Avant d’être abbesse de Saint-Georges, Julienne se signala par un trait de courage et d’intrépidité dont les chroniqueurs et les historiens bretons[1] ont conservé le souvenir. Elle était, avec sa belle-sœur Tiphaine Raguenel, réfugiée, durant la guerre, dans le château de Pontorson, dont son frère Bertrand était gouverneur. Pendant l’absence de du Guesclin, occupé à quelque expédition, un capitaine anglais, Jehan Felleton [2], entreprit de se rendre maître du château par surprise. Une nuit, au printemps de l’année 1363, il en tenta l’escalade, comptant sur des intelligences qu’il s’était ménagées dans la place.

Julienne dormait non loin de la muraille que gravissaient en silence les assaillants.
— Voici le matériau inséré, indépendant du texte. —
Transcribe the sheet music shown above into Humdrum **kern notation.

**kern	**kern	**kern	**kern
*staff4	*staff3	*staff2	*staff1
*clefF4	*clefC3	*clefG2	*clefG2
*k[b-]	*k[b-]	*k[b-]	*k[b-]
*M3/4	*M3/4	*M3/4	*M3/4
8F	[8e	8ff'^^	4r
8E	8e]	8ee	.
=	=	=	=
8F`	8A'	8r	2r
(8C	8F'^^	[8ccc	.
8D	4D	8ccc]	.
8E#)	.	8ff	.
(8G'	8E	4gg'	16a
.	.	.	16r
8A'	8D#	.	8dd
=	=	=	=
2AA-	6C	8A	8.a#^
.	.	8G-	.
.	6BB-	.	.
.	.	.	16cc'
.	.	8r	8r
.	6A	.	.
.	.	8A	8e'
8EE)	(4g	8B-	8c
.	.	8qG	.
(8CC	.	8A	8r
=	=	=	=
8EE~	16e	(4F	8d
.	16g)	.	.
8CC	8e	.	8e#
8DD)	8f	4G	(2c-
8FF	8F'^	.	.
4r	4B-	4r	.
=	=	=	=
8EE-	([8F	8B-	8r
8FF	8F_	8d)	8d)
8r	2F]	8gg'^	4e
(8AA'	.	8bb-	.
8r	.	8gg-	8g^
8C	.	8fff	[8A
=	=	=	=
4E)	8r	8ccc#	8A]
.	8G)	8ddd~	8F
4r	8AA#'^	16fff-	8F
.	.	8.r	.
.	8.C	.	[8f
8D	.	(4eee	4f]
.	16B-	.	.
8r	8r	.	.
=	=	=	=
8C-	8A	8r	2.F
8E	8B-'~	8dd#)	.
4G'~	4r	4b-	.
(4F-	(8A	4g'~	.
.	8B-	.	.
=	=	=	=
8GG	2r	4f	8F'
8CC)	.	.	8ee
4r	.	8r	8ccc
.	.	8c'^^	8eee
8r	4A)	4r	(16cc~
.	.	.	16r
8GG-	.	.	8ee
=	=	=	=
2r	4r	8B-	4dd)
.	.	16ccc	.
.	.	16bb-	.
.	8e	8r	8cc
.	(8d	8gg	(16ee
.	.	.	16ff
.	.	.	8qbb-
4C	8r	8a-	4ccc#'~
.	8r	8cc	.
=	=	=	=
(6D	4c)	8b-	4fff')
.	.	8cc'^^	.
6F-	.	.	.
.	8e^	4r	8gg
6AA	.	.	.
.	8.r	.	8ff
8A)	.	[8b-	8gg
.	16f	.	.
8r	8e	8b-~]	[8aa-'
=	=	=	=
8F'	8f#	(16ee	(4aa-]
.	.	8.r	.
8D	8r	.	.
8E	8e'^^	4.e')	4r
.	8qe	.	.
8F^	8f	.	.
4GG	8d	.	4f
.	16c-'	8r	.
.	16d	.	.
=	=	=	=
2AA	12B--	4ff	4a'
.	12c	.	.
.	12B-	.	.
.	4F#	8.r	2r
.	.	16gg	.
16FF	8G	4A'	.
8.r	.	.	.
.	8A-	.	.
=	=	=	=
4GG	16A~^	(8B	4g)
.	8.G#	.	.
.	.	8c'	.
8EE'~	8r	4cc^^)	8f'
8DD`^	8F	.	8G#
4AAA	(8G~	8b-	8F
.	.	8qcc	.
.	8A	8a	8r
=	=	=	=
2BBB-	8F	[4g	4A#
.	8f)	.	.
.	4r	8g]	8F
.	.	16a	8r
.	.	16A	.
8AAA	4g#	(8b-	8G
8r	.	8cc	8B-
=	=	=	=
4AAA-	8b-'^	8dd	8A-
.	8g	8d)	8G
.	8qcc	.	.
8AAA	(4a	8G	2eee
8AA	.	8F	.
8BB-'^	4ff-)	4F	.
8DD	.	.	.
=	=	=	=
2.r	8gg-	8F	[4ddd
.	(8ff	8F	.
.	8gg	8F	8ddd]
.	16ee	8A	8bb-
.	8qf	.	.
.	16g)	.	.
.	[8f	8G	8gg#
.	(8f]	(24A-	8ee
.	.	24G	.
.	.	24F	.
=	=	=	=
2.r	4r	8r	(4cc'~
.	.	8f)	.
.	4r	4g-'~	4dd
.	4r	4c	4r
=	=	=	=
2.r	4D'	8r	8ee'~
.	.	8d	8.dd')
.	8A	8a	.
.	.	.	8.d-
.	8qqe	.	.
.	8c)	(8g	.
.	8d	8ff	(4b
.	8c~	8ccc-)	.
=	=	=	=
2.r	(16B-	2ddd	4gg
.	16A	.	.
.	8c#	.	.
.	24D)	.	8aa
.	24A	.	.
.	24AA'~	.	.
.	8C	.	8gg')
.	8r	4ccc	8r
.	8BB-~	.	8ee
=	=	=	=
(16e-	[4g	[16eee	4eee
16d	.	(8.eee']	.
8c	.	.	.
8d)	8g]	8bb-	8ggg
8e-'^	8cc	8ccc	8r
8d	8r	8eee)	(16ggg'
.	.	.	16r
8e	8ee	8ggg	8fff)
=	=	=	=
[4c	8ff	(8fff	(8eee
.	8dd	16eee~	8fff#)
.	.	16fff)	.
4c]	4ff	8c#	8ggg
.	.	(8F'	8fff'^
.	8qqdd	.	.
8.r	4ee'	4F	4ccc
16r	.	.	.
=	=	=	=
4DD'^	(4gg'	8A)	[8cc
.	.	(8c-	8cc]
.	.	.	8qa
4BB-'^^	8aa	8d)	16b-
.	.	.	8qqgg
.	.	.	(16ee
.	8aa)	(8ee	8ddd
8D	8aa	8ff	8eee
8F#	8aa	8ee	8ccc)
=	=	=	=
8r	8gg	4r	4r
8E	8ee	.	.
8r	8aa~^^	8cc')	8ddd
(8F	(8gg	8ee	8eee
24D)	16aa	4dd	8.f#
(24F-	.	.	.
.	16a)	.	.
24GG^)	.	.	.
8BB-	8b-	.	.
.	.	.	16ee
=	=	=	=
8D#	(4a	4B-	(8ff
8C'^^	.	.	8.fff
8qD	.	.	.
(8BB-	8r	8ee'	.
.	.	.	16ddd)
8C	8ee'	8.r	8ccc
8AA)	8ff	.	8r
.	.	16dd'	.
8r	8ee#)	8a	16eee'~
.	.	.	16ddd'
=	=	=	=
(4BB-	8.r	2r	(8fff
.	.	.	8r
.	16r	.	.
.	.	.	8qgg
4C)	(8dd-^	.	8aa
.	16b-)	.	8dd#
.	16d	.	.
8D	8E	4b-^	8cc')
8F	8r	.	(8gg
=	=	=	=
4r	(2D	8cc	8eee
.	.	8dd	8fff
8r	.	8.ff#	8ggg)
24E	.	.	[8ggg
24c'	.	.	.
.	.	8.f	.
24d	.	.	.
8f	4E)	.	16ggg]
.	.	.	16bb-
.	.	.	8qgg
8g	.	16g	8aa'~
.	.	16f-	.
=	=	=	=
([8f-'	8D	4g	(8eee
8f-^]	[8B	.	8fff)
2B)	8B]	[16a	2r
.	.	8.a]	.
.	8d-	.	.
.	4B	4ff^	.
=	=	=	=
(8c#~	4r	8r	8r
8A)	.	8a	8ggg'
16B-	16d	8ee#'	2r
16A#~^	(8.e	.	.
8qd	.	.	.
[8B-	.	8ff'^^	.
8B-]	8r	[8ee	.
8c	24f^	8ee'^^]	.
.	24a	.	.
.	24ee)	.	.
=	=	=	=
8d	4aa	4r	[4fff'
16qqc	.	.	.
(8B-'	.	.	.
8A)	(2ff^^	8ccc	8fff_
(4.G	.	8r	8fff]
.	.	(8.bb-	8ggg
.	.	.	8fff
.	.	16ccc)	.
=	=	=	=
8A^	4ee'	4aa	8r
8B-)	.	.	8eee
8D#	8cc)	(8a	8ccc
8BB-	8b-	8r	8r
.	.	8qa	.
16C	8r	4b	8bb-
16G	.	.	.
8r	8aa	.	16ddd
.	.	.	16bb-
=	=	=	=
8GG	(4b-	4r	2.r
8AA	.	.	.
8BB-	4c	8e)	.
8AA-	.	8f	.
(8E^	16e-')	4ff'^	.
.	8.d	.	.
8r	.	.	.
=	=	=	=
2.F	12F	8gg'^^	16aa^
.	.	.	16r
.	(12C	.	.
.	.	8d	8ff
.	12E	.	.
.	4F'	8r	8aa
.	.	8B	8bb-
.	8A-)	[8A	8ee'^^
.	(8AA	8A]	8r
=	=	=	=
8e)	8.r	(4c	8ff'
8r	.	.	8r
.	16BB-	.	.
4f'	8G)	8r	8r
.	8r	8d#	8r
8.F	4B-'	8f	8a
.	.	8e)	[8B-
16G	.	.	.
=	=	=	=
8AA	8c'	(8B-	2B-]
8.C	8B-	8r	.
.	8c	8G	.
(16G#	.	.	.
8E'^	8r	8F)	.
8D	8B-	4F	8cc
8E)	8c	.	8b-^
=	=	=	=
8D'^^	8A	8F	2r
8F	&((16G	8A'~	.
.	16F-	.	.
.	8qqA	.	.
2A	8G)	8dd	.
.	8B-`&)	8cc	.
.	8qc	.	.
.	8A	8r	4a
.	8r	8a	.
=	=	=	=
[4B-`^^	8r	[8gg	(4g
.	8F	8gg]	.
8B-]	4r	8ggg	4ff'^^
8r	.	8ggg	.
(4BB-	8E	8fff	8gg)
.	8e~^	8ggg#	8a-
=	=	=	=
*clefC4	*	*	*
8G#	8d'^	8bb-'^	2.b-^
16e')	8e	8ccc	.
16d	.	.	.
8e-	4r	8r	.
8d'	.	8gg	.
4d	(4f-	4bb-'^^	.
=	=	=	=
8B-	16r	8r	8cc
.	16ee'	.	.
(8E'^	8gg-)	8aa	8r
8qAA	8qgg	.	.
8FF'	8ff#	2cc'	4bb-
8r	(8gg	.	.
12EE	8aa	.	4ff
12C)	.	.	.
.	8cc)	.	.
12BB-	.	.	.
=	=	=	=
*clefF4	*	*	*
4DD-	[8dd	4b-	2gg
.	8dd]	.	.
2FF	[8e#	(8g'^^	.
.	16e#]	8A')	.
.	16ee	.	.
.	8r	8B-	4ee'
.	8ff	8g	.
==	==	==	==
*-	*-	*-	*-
Un songe merveilleux, suivant la tradition, l’avertit du danger. Qu’il y ait eu miracle ou non, toujours est-il qu’éveillée bien à propos, elle se leva, courut en armes droit à l’endroit où les échelles étaient dressées, renversa les premiers Anglais, qui déjà atteignaient les créneaux ; puis, jetant le cri d’alarme, l’héroïne mit sur pied la garnison et sauva ainsi Pontorson de la tentative de Felleton et de ses Anglais.

Julienne du Guesclin « ressentait sa race, » comme dit d’Argentré ; elle ne démentit pas, en effet, la valeur des chevalins bretons dont elle était descendue. La piété et la vail-

  1. Histoire de Bretagne, de Bertrand d’Argentré, p. 470 (édition de 1588). — Histoire de Bertrand du Guesclin, par P. Hay du Chastelet, liv. II, p. 47 (édition de 1666).
  2. Quelques auteurs rappellent William ou Guillaume Pelton.